Ein kurzes Wort zu den Kosten:

Dass ein Anwalt nicht umsonst arbeitet, ist allgemein bekannt.
Die anwaltlichen Gebühren richten sich grundsätzlich nach dem Rechtsanwaltsvergütungsgesetz (RVG). Da diese Gebühren seit 2013 nicht erhöht wurden und daher häufig ein kostendeckendes Arbeiten nicht möglich ist, berechne ich in Abweichung von den gesetzlichen Gebühren ein Stundenhonorar von 190,00 € netto (zzgl. Auslagen).
Im Einzelfall besteht die Möglichkeit der Vereinbarung eines Pauschalhonorars oder eines Erfolgshonorars.
Ich informiere Sie auf Nachfrage auch gerne über die Möglichkeiten der Beratungshilfe, Prozesskostenhilfe und einer Pflichtverteidigung.

Die Kosten für die Strafverteidigung und die Verteidigung in Bußgeldsachen fallen je nach Arbeitsaufwand und Umfang des Verfahrens aus. Erst nach Akteneinsicht kann beurteilt werden, wie hoch die Kosten für die Strafverteidigung voraussichtlich ausfallen werden.

  • Für ein Beratungsgespräch sind in der Regel zwischen 150,00 € und 200,00 € netto zu veranschlagen. Eine Beratung macht aus meiner Sicht allerdings erst nach erfolgter Akteneinsicht Sinn. Die Kosten für die Akteneinsicht sind in diesem Betrag bereits enthalten. Die Fotokopiekosten fallen zusätzlich an.
  • Sofern Sie lediglich einen einfachen Rat ohne Akteneinsicht wünschen, belaufen sich die Kosten hierfür auf 50,00 € netto zzgl. MwSt.

Im Rahmen der Verkehrsunfallregulierung werden die anfallenden Kosten durch die gegnerische Versicherung aus der Höhe des regulierten Schadens übernommen. Sofern Sie hier über keine Rechtsschutzversicherung verfügen, müssen Sie bei einer Teilregulierung anteilig die entstandenen Anwaltsgebühren übernehmen.

Eine Opfervertretung erfolgt in der Regel als Beistand auf Staatskosten oder nach Bewilligung von Prozesskostenhilfe. Manchmal ist aber auch Opfer-Rechtsschutz in Ihrer Rechtsschutzversicherung enthalten. Hier lohnt sich ggf. ein Blick in die vereinbarten Rechtsschutzbedingungen.

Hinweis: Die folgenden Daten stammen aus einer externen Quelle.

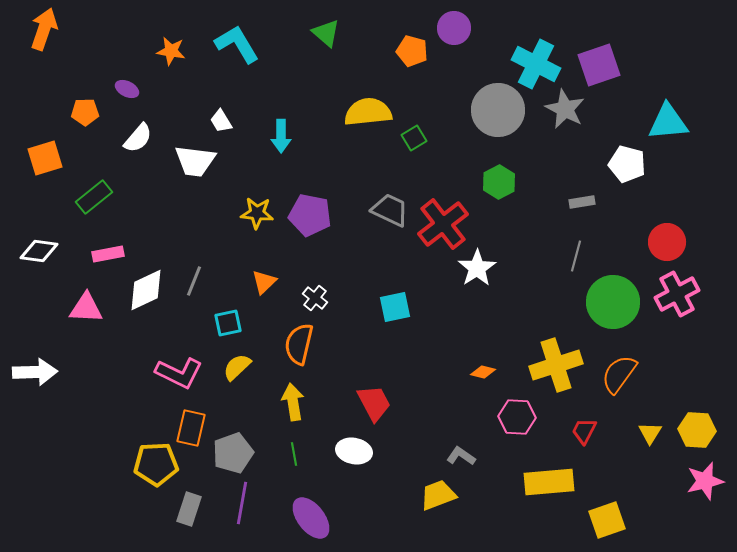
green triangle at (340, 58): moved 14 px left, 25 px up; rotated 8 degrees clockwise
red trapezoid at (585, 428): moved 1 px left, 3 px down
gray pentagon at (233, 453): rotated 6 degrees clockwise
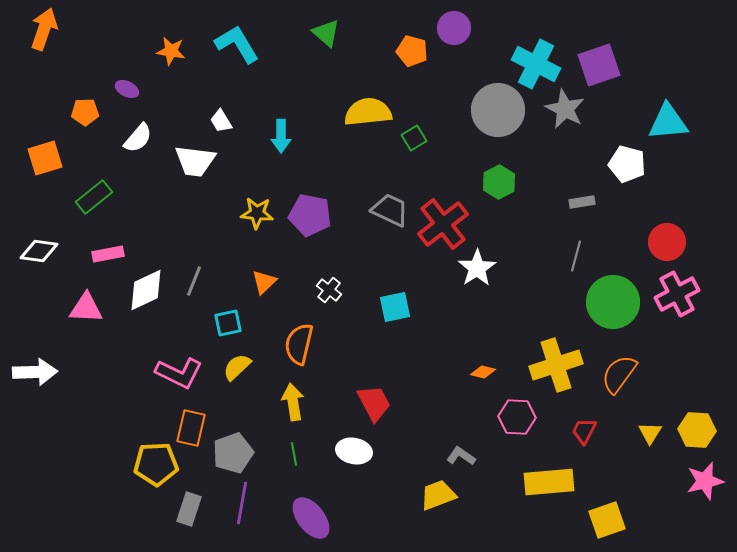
white cross at (315, 298): moved 14 px right, 8 px up
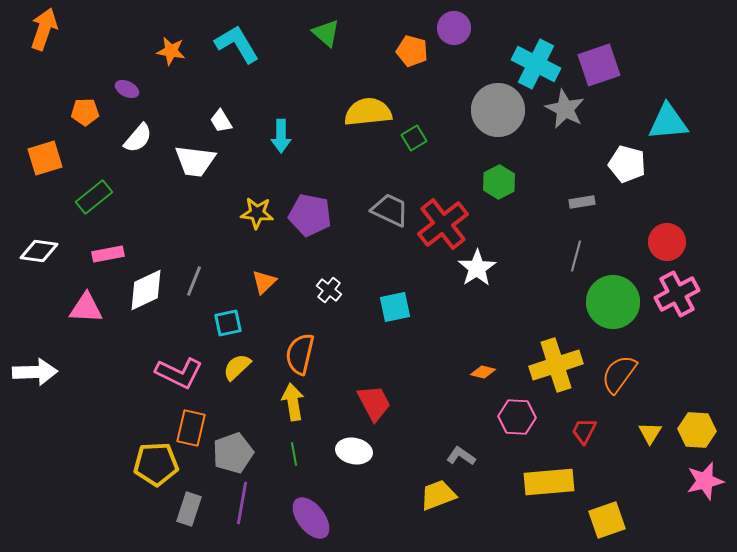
orange semicircle at (299, 344): moved 1 px right, 10 px down
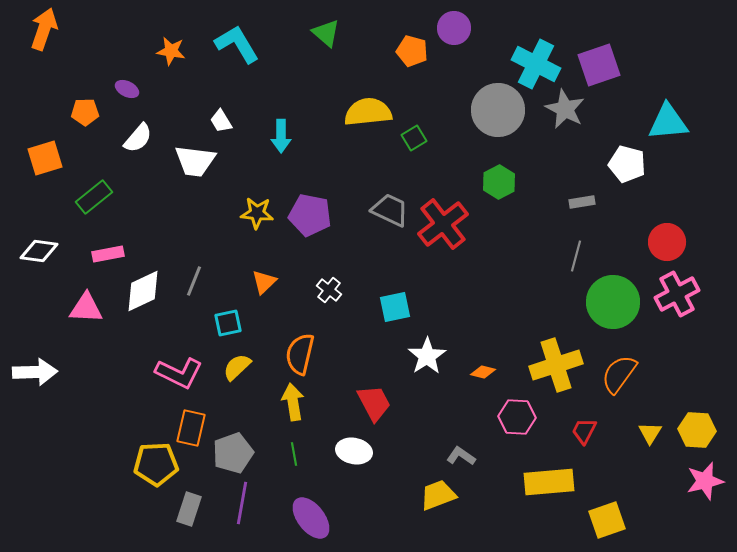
white star at (477, 268): moved 50 px left, 88 px down
white diamond at (146, 290): moved 3 px left, 1 px down
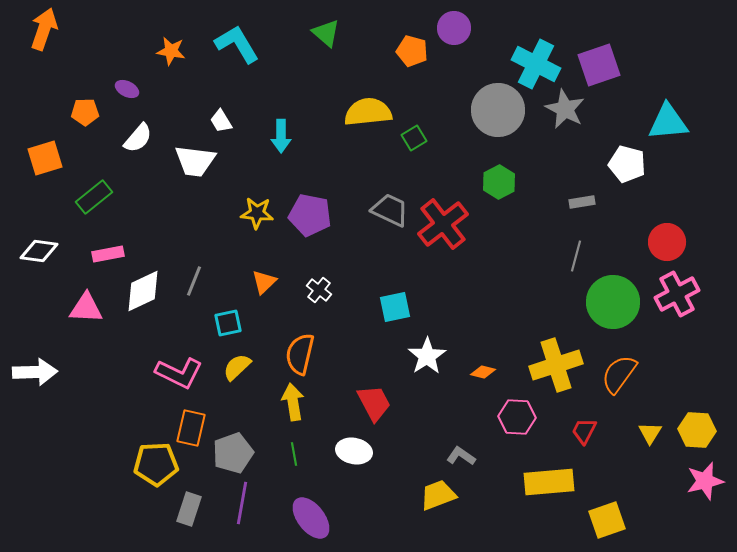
white cross at (329, 290): moved 10 px left
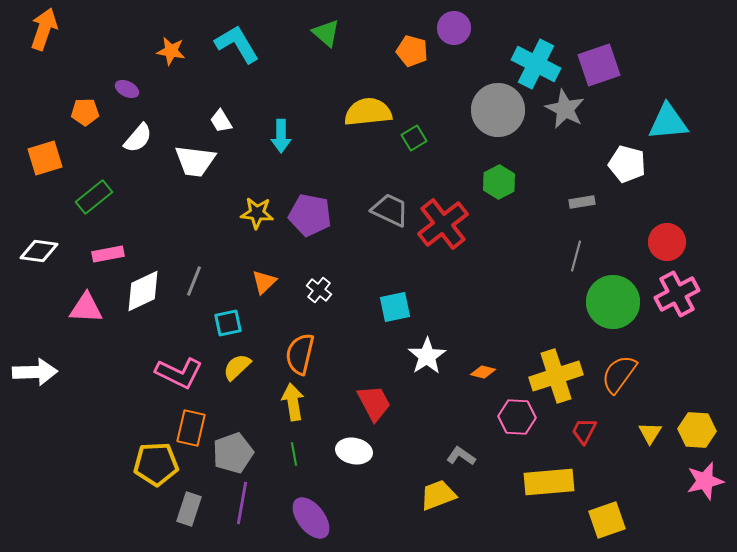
yellow cross at (556, 365): moved 11 px down
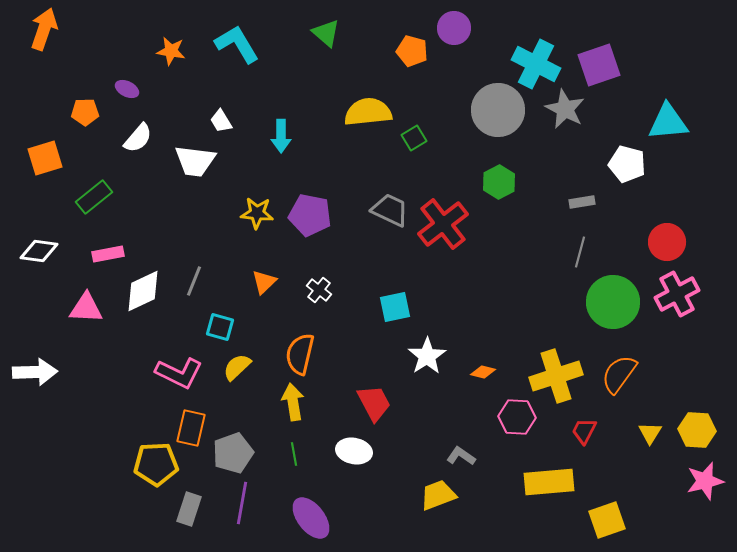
gray line at (576, 256): moved 4 px right, 4 px up
cyan square at (228, 323): moved 8 px left, 4 px down; rotated 28 degrees clockwise
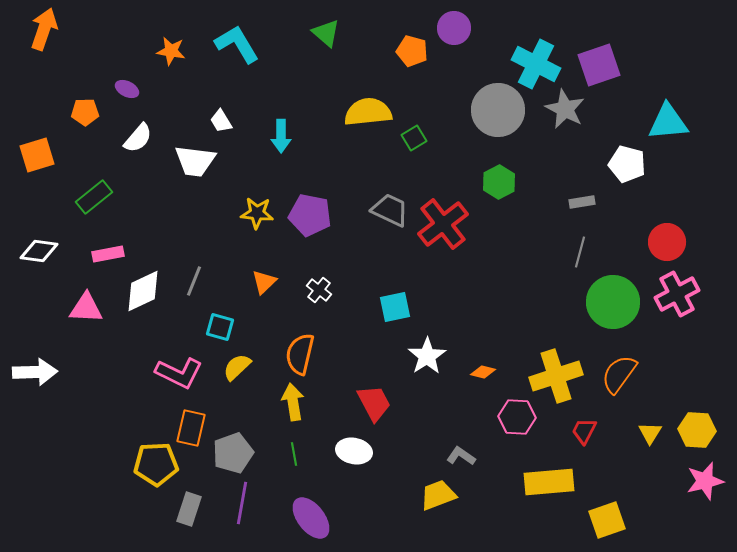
orange square at (45, 158): moved 8 px left, 3 px up
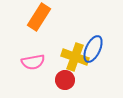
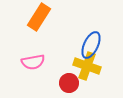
blue ellipse: moved 2 px left, 4 px up
yellow cross: moved 12 px right, 9 px down
red circle: moved 4 px right, 3 px down
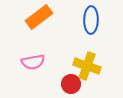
orange rectangle: rotated 20 degrees clockwise
blue ellipse: moved 25 px up; rotated 24 degrees counterclockwise
red circle: moved 2 px right, 1 px down
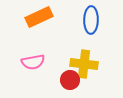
orange rectangle: rotated 12 degrees clockwise
yellow cross: moved 3 px left, 2 px up; rotated 12 degrees counterclockwise
red circle: moved 1 px left, 4 px up
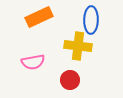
yellow cross: moved 6 px left, 18 px up
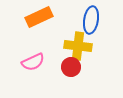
blue ellipse: rotated 8 degrees clockwise
pink semicircle: rotated 15 degrees counterclockwise
red circle: moved 1 px right, 13 px up
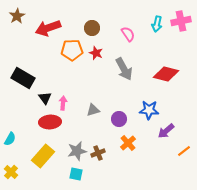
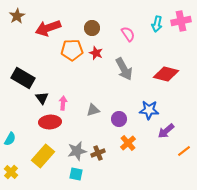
black triangle: moved 3 px left
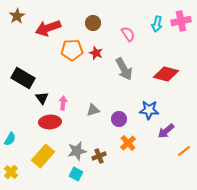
brown circle: moved 1 px right, 5 px up
brown cross: moved 1 px right, 3 px down
cyan square: rotated 16 degrees clockwise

Eine Vielzahl meiner Tätigkeiten kann über eine Rechtsschutzversicherung abgerechnet werden, sofern Sie über eine solche verfügen.
Rechtsschutzversicherungen nennen Ihnen auf Anfrage gerne einen Anwalt, mit dem sie zusammenarbeiten. Für Sie ändert sich bei der Beauftragung eines nicht von Ihrer Rechtsschutzversicherung vorgeschlagenen Anwalts normalerweise an der Kostenübernahme nichts – nur für die Versicherung wird es in der Regel teurer. Das hängt damit zusammen, dass die Versicherungen gerne Gebührenvereinbarungen mit Anwälten treffen, die niedriger liegen, als die üblicherweise zu übernehmenden Gebühren. Im Gegenzug wird dieser Anwalt dann gegenüber dem Ratsuchenden vorgeschlagen.

Da Sie aber die freie Anwaltswahl haben, sollten Sie auch bei einem verkehrsrechtlichen oder strafrechtlichen Problem immer einen Spezialisten zu Rate ziehen. Auch wenn jeder Anwalt grundsätzlich jede Rechtsfrage beantworten könnte, kann die Erfahrung eines Spezialisten in vielen Fällen zu einem schnelleren und günstigeren Ergebnis führen.